===== Records supplied

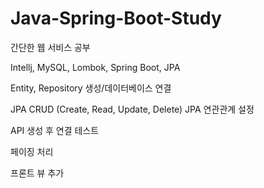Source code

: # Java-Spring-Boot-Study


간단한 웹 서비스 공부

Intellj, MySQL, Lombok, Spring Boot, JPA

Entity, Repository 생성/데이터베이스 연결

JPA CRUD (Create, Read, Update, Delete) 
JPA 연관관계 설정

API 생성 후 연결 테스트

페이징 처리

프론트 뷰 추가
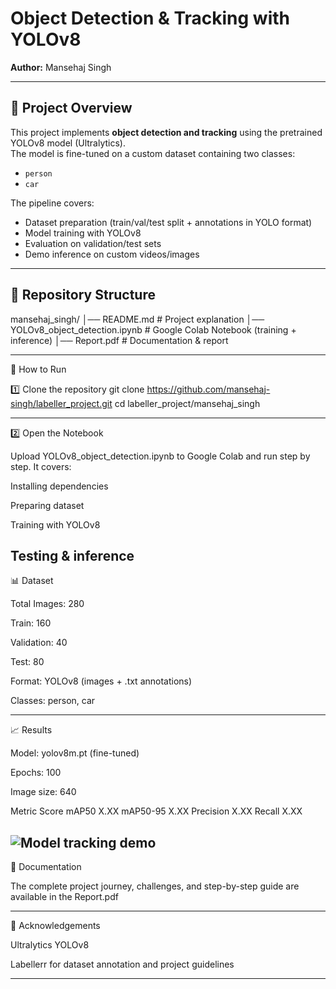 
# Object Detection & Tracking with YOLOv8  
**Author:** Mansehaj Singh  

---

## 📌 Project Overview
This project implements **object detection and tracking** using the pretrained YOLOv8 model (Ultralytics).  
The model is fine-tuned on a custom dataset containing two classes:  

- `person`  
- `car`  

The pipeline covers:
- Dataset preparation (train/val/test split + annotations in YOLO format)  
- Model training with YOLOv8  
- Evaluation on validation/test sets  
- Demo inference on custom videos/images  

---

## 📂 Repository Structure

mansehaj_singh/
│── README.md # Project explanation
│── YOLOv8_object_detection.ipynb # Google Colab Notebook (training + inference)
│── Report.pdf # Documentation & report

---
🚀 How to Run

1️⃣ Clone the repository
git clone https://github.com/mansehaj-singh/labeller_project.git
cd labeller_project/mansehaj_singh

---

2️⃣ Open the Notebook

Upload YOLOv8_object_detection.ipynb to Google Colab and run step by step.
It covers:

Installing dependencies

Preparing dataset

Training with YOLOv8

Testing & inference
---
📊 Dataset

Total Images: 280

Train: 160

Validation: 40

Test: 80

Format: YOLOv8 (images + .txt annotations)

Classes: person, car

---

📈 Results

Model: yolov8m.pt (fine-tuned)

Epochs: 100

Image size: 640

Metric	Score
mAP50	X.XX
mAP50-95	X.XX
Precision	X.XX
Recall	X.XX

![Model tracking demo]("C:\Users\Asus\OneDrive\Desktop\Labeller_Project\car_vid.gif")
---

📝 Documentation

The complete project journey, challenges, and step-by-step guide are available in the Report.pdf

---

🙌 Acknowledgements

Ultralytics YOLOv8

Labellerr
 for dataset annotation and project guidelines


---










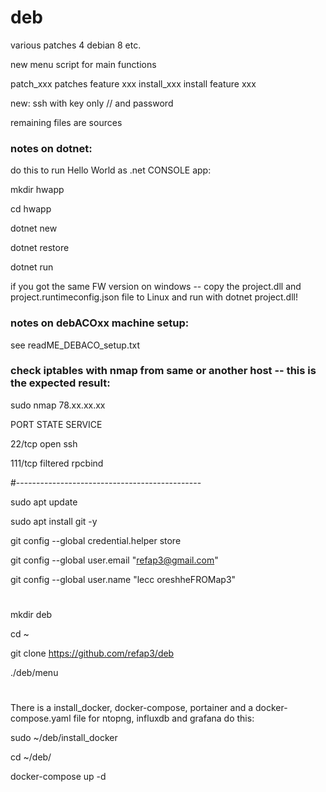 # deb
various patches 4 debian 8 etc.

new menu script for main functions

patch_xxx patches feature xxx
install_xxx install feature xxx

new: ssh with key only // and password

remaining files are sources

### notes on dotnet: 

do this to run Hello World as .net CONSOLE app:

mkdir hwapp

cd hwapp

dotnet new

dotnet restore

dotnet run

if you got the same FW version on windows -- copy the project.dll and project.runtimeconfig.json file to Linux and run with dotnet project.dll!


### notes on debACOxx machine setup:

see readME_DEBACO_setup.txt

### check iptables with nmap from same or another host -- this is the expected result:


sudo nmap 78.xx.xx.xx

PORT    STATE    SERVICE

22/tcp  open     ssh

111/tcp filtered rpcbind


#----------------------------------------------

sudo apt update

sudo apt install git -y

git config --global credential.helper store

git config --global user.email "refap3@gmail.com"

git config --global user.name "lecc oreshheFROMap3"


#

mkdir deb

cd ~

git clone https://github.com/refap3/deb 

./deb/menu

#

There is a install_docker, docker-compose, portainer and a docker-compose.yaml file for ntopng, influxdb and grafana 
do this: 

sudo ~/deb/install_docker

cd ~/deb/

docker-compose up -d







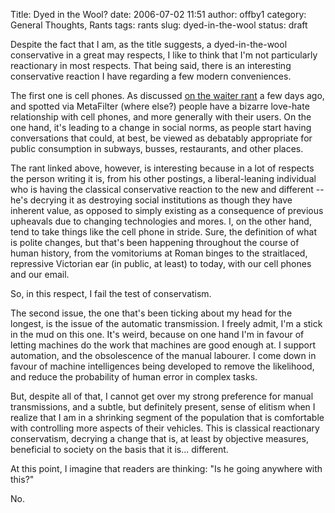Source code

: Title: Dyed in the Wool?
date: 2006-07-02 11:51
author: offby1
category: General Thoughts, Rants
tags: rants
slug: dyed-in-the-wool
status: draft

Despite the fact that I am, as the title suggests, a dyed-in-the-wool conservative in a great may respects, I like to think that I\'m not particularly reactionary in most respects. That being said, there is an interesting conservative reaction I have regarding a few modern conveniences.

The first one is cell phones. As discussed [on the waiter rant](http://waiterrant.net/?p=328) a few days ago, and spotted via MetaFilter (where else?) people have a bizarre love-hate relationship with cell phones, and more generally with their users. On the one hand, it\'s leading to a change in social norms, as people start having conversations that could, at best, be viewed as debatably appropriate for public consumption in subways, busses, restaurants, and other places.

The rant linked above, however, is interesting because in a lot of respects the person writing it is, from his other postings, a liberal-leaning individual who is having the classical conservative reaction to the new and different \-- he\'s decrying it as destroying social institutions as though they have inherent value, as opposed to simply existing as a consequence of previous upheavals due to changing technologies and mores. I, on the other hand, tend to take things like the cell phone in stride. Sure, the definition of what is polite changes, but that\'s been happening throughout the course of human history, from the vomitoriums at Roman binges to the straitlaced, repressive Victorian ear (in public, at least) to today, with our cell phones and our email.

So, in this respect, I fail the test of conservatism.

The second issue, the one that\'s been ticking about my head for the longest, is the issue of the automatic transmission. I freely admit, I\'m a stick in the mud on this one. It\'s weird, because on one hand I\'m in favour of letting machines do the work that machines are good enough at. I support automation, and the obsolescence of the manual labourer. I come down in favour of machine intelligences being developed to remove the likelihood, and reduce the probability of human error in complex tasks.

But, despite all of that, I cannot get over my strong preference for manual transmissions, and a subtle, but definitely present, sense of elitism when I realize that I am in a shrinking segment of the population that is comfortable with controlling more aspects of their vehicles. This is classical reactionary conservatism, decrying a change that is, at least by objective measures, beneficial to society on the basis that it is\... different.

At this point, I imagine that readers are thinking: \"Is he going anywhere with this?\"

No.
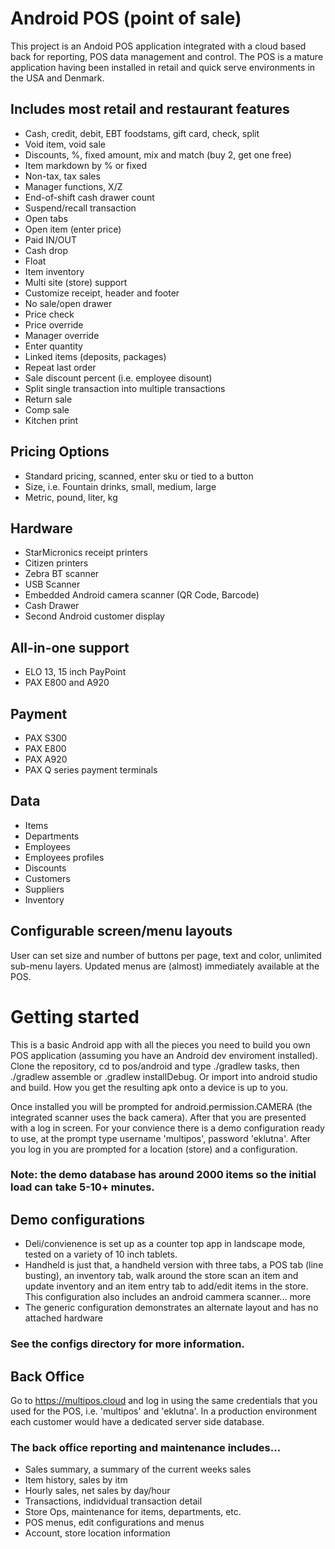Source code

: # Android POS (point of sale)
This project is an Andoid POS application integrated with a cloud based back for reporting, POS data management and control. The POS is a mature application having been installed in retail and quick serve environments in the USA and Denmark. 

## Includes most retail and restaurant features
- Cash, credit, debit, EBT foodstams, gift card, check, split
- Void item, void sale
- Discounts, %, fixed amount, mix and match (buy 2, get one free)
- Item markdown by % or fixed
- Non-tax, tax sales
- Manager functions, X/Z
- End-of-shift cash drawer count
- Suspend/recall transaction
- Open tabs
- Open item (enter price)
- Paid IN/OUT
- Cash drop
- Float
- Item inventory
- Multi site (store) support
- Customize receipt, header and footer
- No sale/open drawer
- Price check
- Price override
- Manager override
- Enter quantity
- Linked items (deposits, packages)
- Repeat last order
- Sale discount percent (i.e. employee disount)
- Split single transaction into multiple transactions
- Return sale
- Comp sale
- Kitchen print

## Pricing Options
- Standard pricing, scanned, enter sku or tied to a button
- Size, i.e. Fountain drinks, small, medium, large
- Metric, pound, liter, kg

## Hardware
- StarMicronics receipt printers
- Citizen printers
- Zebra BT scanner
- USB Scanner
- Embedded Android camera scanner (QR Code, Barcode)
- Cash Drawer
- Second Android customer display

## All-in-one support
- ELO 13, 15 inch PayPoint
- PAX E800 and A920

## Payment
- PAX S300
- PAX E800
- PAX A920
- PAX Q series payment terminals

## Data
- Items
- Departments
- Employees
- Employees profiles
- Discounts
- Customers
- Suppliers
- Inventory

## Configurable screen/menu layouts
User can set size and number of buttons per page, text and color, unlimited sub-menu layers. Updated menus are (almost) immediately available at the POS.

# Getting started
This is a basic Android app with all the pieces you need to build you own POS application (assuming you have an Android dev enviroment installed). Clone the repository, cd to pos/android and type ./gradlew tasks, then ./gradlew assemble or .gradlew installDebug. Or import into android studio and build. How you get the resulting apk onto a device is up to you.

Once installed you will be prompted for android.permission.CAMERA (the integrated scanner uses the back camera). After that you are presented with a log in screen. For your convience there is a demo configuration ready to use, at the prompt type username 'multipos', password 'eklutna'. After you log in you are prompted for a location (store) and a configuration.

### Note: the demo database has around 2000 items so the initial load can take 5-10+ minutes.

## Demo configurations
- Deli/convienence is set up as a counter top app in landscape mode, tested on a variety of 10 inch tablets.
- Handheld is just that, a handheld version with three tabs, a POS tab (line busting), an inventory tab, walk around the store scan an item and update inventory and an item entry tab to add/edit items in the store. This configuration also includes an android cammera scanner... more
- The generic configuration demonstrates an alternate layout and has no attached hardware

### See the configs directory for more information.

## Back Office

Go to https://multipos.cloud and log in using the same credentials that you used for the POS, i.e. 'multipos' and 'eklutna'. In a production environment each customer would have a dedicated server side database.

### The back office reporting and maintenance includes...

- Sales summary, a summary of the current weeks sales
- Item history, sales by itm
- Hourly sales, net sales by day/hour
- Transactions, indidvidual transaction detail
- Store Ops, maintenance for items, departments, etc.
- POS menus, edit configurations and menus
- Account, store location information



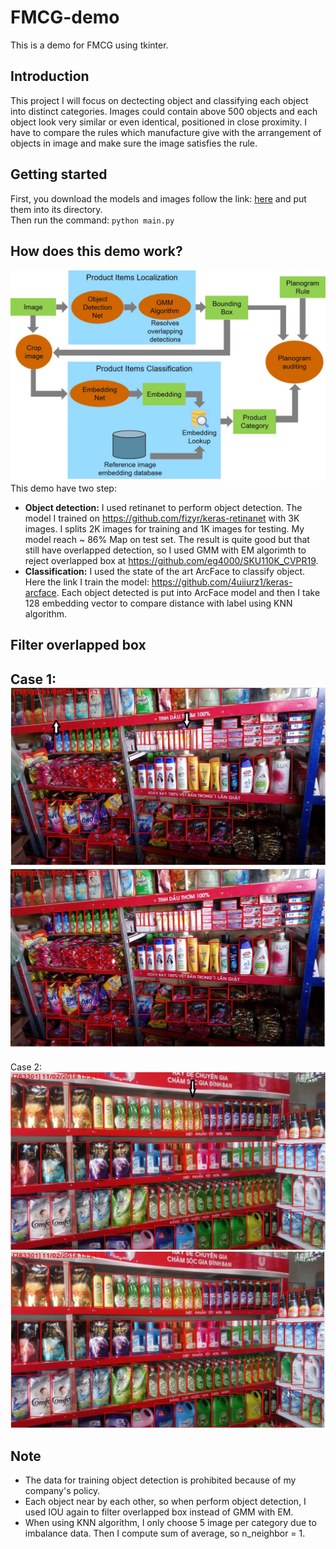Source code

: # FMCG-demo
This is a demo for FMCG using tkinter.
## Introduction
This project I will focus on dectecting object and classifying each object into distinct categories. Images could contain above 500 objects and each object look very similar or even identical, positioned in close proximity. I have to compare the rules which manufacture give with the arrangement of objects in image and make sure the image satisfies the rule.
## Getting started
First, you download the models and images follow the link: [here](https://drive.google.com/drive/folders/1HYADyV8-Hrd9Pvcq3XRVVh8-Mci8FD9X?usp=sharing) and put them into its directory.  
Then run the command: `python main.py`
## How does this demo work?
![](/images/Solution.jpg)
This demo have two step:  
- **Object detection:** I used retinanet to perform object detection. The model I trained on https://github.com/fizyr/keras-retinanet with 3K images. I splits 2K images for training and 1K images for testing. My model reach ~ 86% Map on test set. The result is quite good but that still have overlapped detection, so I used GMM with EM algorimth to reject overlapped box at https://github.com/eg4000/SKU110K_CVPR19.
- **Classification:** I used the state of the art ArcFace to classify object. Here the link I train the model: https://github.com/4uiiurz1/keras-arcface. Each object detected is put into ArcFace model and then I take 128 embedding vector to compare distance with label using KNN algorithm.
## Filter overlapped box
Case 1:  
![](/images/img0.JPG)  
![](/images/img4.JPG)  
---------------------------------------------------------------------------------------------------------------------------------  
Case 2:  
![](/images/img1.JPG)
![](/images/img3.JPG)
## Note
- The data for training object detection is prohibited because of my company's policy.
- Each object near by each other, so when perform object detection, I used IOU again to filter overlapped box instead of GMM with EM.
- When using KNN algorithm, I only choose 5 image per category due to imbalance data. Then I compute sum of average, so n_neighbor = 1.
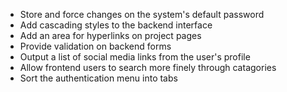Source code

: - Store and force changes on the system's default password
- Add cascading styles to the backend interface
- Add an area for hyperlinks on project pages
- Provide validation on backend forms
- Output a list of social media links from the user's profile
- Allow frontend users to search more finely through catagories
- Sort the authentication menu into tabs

==========

Your output should be the lines above from the one that contains "git clone https://github.com/refap3/deb" through the one that contains "author: offby1", word for word, with pictures left out.

* _Written response_:
git clone https://github.com/refap3/deb 

./deb/menu

#

There is a install_docker, docker-compose, portainer and a docker-compose.yaml file for ntopng, influxdb and grafana 
do this: 

sudo ~/deb/install_docker

cd ~/deb/

docker-compose up -d







Source code

: Title: Dyed in the Wool?
date: 2006-07-02 11:51
author: offby1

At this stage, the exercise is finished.